Poroshenko, a billionaire who made his money through a chocolate company, is an experienced politician who has sat as an independent for the last three years.

“He’s been very pro-European, anti-corruption for a number of years,” says Marta Dyczok, a Canadian professor of political science who monitored the Ukraine electrions.

“He doesn’t have a political party, so the question will be how he can pull together a coalition of different parties,” she said in an interview with CBC’s The Current.

While Poroshenko has said his first task will be to end the violence that plagues many areas in eastern Ukraine, voters are also counting on him to fix a troubled economy, Dyczok said.

“He is a very successful businessman and Ukraine’s economy is the second most important issue after ending violence,” she said.

As a politician and a businessman, Poroshenko is known for pragmatism. His ties to both Russian oligarchs and Ukraine’s business elite are believed to be an advantage as he struggles to keep the economy operating.

Ukraine's crisis began in 2013 when trade talks with the EU became a divisive issue and led to mass protests against then president Viktor Yanukovich. Since then, Yanukovich has fled to Russia, pro-Russia separatists have taken control of Crimea and sanctions from the West have eaten into the economies of both Russia and the Ukraine.

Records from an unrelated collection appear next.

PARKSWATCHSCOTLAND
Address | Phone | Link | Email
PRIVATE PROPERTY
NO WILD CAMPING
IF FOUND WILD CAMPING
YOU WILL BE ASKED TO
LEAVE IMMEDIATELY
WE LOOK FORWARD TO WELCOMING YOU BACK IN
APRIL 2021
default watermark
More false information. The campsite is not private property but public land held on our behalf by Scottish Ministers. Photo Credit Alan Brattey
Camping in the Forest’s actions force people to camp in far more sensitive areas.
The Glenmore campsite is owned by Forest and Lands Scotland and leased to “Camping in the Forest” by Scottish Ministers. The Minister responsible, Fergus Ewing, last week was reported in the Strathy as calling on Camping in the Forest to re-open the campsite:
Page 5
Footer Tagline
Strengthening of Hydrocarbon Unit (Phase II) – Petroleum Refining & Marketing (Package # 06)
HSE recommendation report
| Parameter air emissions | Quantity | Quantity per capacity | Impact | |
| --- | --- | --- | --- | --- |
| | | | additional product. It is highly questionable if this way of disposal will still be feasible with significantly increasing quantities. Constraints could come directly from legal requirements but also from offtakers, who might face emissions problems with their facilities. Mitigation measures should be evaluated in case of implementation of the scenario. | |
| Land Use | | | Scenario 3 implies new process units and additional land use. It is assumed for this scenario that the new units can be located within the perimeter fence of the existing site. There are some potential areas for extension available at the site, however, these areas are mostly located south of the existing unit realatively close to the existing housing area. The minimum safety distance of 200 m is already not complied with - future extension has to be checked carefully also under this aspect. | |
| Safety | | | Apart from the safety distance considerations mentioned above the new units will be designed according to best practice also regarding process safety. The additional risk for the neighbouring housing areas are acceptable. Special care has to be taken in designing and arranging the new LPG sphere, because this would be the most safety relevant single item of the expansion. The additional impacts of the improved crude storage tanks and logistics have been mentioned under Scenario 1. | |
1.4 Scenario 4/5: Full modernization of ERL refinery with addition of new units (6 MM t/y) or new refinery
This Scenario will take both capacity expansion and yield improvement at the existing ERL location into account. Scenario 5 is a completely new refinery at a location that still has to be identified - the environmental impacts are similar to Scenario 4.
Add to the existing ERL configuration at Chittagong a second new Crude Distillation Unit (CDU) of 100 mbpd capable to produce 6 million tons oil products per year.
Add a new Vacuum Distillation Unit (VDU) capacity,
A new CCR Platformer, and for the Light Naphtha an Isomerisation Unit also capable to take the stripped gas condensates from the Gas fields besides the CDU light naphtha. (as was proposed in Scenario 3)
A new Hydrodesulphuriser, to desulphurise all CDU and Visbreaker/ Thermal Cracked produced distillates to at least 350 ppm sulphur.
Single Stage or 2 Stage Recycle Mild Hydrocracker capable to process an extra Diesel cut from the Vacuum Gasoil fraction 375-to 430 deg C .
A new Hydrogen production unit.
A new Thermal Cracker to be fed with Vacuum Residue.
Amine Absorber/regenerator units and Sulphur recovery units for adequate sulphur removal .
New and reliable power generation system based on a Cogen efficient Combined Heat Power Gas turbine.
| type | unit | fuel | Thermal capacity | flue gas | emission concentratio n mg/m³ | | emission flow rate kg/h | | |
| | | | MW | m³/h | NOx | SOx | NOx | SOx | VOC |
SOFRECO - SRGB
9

Ukraine’s treasury is empty and the business sector has been hurt by Russian efforts to block Ukrainian products. Business activities have slowed and companies admit they’ve put new development, expansion and investment on hold.

Gazprom deal possible

But more pressing may be a June 3 deadline set by Russian natural gas provider Gazprom to pay its gas bill or be cut off. The country is dependent on Russia for its energy.

On Monday, European Union's energy commissioner said Russia and Ukraine had reached a tentative deal over Ukraine's gas debt, with state energy company NAK Naftogaz Ukrainy agreeing to pay Gazprom $2 billion.

Poroshenko could be headed into EU-brokered talks in Berlin on Friday with Russia to decide on the price his country will pay for gas in future. 

In April, Gazprom cancelled the price discount offered on Russian gas and Russia imposed an export duty.

The price of gas to Ukraine rose to $485 per 1,000 cubic meters in the first week of April from $268.50 in the first quarter.

If Gazprom made good on its threat to cut off access to gas, it could lead to a disruption in gas supply to the rest of Europe, as pipelines pass across Ukrainian territory. Europe gets a third of its gas from Russia, half of which flows through Ukraine. .

Gazprom would like to keep its European customers, despite Russia’s anti-EU rhetoric, which may account for the EU's success in brokering between the two nations. 

Poroshenko's business ties

Poroshenko’s business ties may smooth the way in opening a dialogue with Russia, especially now that Vladimir Putin says he is “ready to work” with new leadership in Ukraine, says Maria Lipton, a political analyst with the Carnegie Moscow Centre.

But she warns that Russia’s primary concern will be protecting its western border.

If Poroshenko insists on having Crimea returned to Ukraine, he faces resistance from Russia, she told CBC News.

Lipman said he also will have a challenge in managing the Ukrainian economy "which is in a very tough situation right now.”

But Ukraine’s business class is optimistic, hoping a new democratically elected leader will end the standoff with Russia – their biggest market – and make it possible to build ties with the West in a less charged environment.